Exercise objective: Copy the rows below word for word, leaving out the picture lines.

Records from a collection
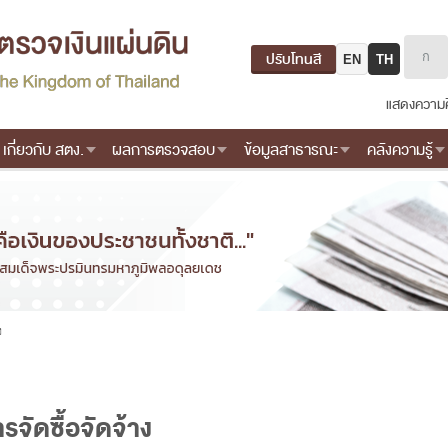
ปรับโทนสี
EN
TH
แสดงความค
เกี่ยวกับ สตง.
ผลการตรวจสอบ
ข้อมูลสาธารณะ
คลังความรู้
ง
จัดซื้อจัดจ้าง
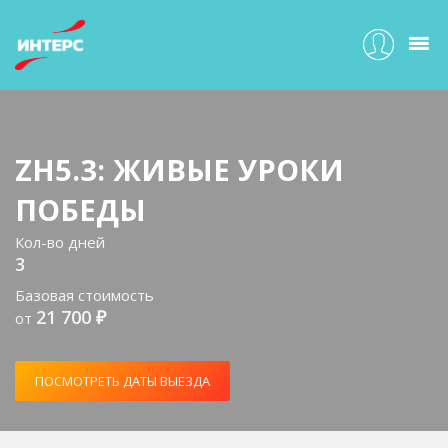
ZH5.3: ЖИВЫЕ УРОКИ
ПОБЕДЫ
Кол-во дней
3
Базовая стоимость
21 700 ₽
от
ПОСМОТРЕТЬ ДАТЫ ВЫЕЗДА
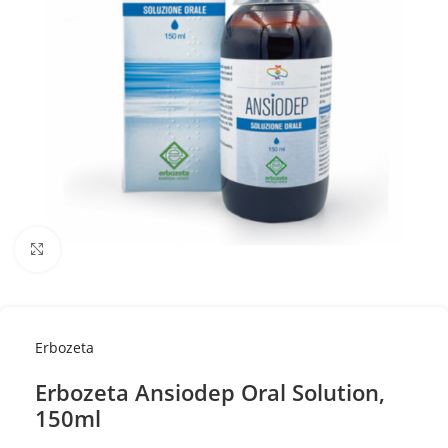
Κλικ για μεγέθυνση
Erbozeta
Erbozeta Ansiodep Oral Solution,
150ml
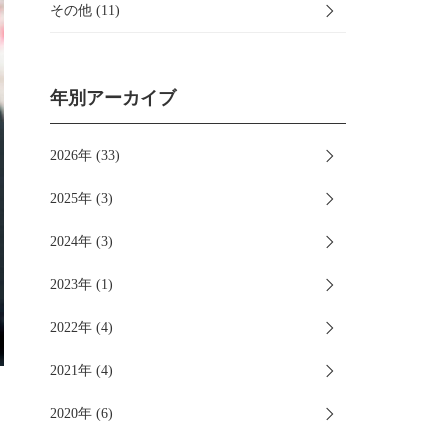
その他 (11)
年別アーカイブ
2026年 (33)
2025年 (3)
2024年 (3)
2023年 (1)
2022年 (4)
2021年 (4)
2020年 (6)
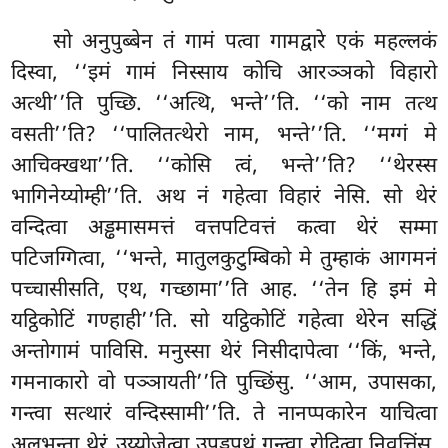
सो अनुपुब्बेन तं गामं पत्वा गामद्वारे एकं महल्लकं
दिस्वा, ‘‘इमं गामं निस्साय कोचि आरञ्ञको विहारो
अत्थी’’ति पुच्छि. ‘‘अत्थि, भन्ते’’ति. ‘‘को नाम तत्थ
वसती’’ति? ‘‘पालितत्थेरो नाम, भन्ते’’ति. ‘‘मग्गं मे
आचिक्खथा’’ति. ‘‘कोसि त्वं, भन्ते’’ति? ‘‘थेरस्स
भागिनेय्योम्ही’’ति. अथ
नं गहेत्वा विहारं
नेसि. सो थेरं
वन्दित्वा अड्ढमासमत्तं वत्तपटिवत्तं कत्वा थेरं सम्मा
पटिजग्गित्वा, ‘‘भन्ते, मातुलकुटुम्बिको मे तुम्हाकं
आगमनं
पच्चासीसति, एथ, गच्छामा’’ति आह. ‘‘तेन हि इमं मे
यट्ठिकोटिं गण्हाही’’ति. सो यट्ठिकोटिं गहेत्वा थेरेन सद्धिं
अन्तोगामं पाविसि. मनुस्सा थेरं निसीदापेत्वा ‘‘किं, भन्ते,
गमनाकारो वो पञ्ञायती’’ति पुच्छिंसु. ‘‘आम, उपासका,
गन्त्वा सत्थारं वन्दिस्सामी’’ति. ते नानप्पकारेन याचित्वा
अलभन्ता थेरं उय्योजेत्वा उपड्ढपथं गन्त्वा रोदित्वा निवत्तिंसु.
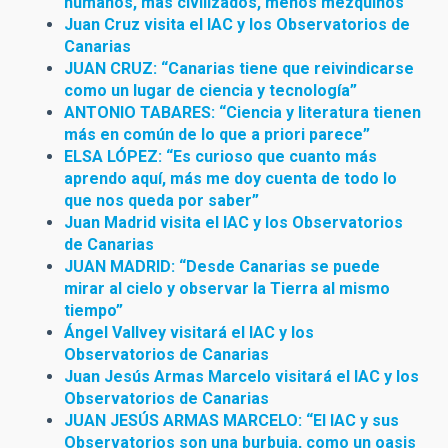
humanos, más civilizados, menos
mezquinos"
Juan Cruz visita el IAC y los Observatorios de
Canarias
JUAN CRUZ: “Canarias tiene que reivindicarse
como un lugar de ciencia y tecnología”
ANTONIO TABARES: “Ciencia y literatura tienen
más en común de lo que a priori parece”
ELSA LÓPEZ: “Es curioso que cuanto más
aprendo aquí, más me doy cuenta de todo lo
que nos queda por saber”
Juan Madrid visita el IAC y los Observatorios
de Canarias
JUAN MADRID: “Desde Canarias se puede
mirar al cielo y observar la Tierra al mismo
tiempo”
Ángel Vallvey visitará el IAC y los
Observatorios de Canarias
Juan Jesús Armas Marcelo visitará el IAC y los
Observatorios de Canarias
JUAN JESÚS ARMAS MARCELO: “El IAC y sus
Observatorios son una burbuja, como un
oasis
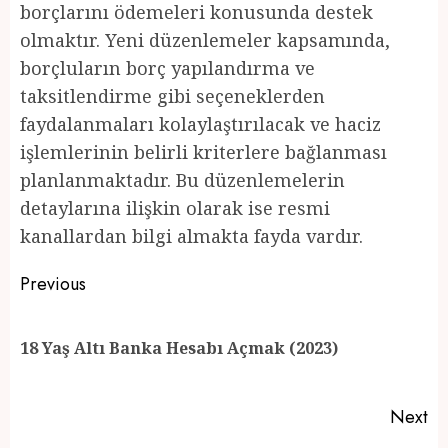
borçlarını ödemeleri konusunda destek
olmaktır. Yeni düzenlemeler kapsamında,
borçluların borç yapılandırma ve
taksitlendirme gibi seçeneklerden
faydalanmaları kolaylaştırılacak ve haciz
işlemlerinin belirli kriterlere bağlanması
planlanmaktadır. Bu düzenlemelerin
detaylarına ilişkin olarak ise resmi
kanallardan bilgi almakta fayda vardır.
Post
Previous
navigation
Pr
18 Yaş Altı Banka Hesabı Açmak (2023)
po
Next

Response to this exercise:
ปรับโทนสี
EN
TH
แสดงความค
เกี่ยวกับ สตง.
ผลการตรวจสอบ
ข้อมูลสาธารณะ
คลังความรู้
ง
จัดซื้อจัดจ้าง
ZH5.3: ЖИВЫЕ УРОКИ
ПОБЕДЫ
Кол-во дней
3
Базовая стоимость
21 700 ₽
от
ПОСМОТРЕТЬ ДАТЫ ВЫЕЗДА
Κλικ για μεγέθυνση
Erbozeta
Erbozeta Ansiodep Oral Solution,
150ml
その他 (11)
年別アーカイブ
2026年 (33)
2025年 (3)
2024年 (3)
2023年 (1)
2022年 (4)
2021年 (4)
2020年 (6)
सो अनुपुब्बेन तं गामं पत्वा गामद्वारे एकं महल्लकं
दिस्वा, ‘‘इमं गामं निस्साय कोचि आरञ्ञको विहारो
अत्थी’’ति पुच्छि. ‘‘अत्थि, भन्ते’’ति. ‘‘को नाम तत्थ
वसती’’ति? ‘‘पालितत्थेरो नाम, भन्ते’’ति. ‘‘मग्गं मे
आचिक्खथा’’ति. ‘‘कोसि त्वं, भन्ते’’ति? ‘‘थेरस्स
भागिनेय्योम्ही’’ति. अथ
नं गहेत्वा विहारं
नेसि. सो थेरं
वन्दित्वा अड्ढमासमत्तं वत्तपटिवत्तं कत्वा थेरं सम्मा
पटिजग्गित्वा, ‘‘भन्ते, मातुलकुटुम्बिको मे तुम्हाकं
आगमनं
पच्चासीसति, एथ, गच्छामा’’ति आह. ‘‘तेन हि इमं मे
यट्ठिकोटिं गण्हाही’’ति. सो यट्ठिकोटिं गहेत्वा थेरेन सद्धिं
अन्तोगामं पाविसि. मनुस्सा थेरं निसीदापेत्वा ‘‘किं, भन्ते,
गमनाकारो वो पञ्ञायती’’ति पुच्छिंसु. ‘‘आम, उपासका,
गन्त्वा सत्थारं वन्दिस्सामी’’ति. ते नानप्पकारेन याचित्वा
अलभन्ता थेरं उय्योजेत्वा उपड्ढपथं गन्त्वा रोदित्वा निवत्तिंसु.
humanos, más civilizados, menos
mezquinos"
Juan Cruz visita el IAC y los Observatorios de
Canarias
JUAN CRUZ: “Canarias tiene que reivindicarse
como un lugar de ciencia y tecnología”
ANTONIO TABARES: “Ciencia y literatura tienen
más en común de lo que a priori parece”
ELSA LÓPEZ: “Es curioso que cuanto más
aprendo aquí, más me doy cuenta de todo lo
que nos queda por saber”
Juan Madrid visita el IAC y los Observatorios
de Canarias
JUAN MADRID: “Desde Canarias se puede
mirar al cielo y observar la Tierra al mismo
tiempo”
Ángel Vallvey visitará el IAC y los
Observatorios de Canarias
Juan Jesús Armas Marcelo visitará el IAC y los
Observatorios de Canarias
JUAN JESÚS ARMAS MARCELO: “El IAC y sus
Observatorios son una burbuja, como un
oasis
borçlarını ödemeleri konusunda destek
olmaktır. Yeni düzenlemeler kapsamında,
borçluların borç yapılandırma ve
taksitlendirme gibi seçeneklerden
faydalanmaları kolaylaştırılacak ve haciz
işlemlerinin belirli kriterlere bağlanması
planlanmaktadır. Bu düzenlemelerin
detaylarına ilişkin olarak ise resmi
kanallardan bilgi almakta fayda vardır.
Post
Previous
navigation
Pr
18 Yaş Altı Banka Hesabı Açmak (2023)
po
Next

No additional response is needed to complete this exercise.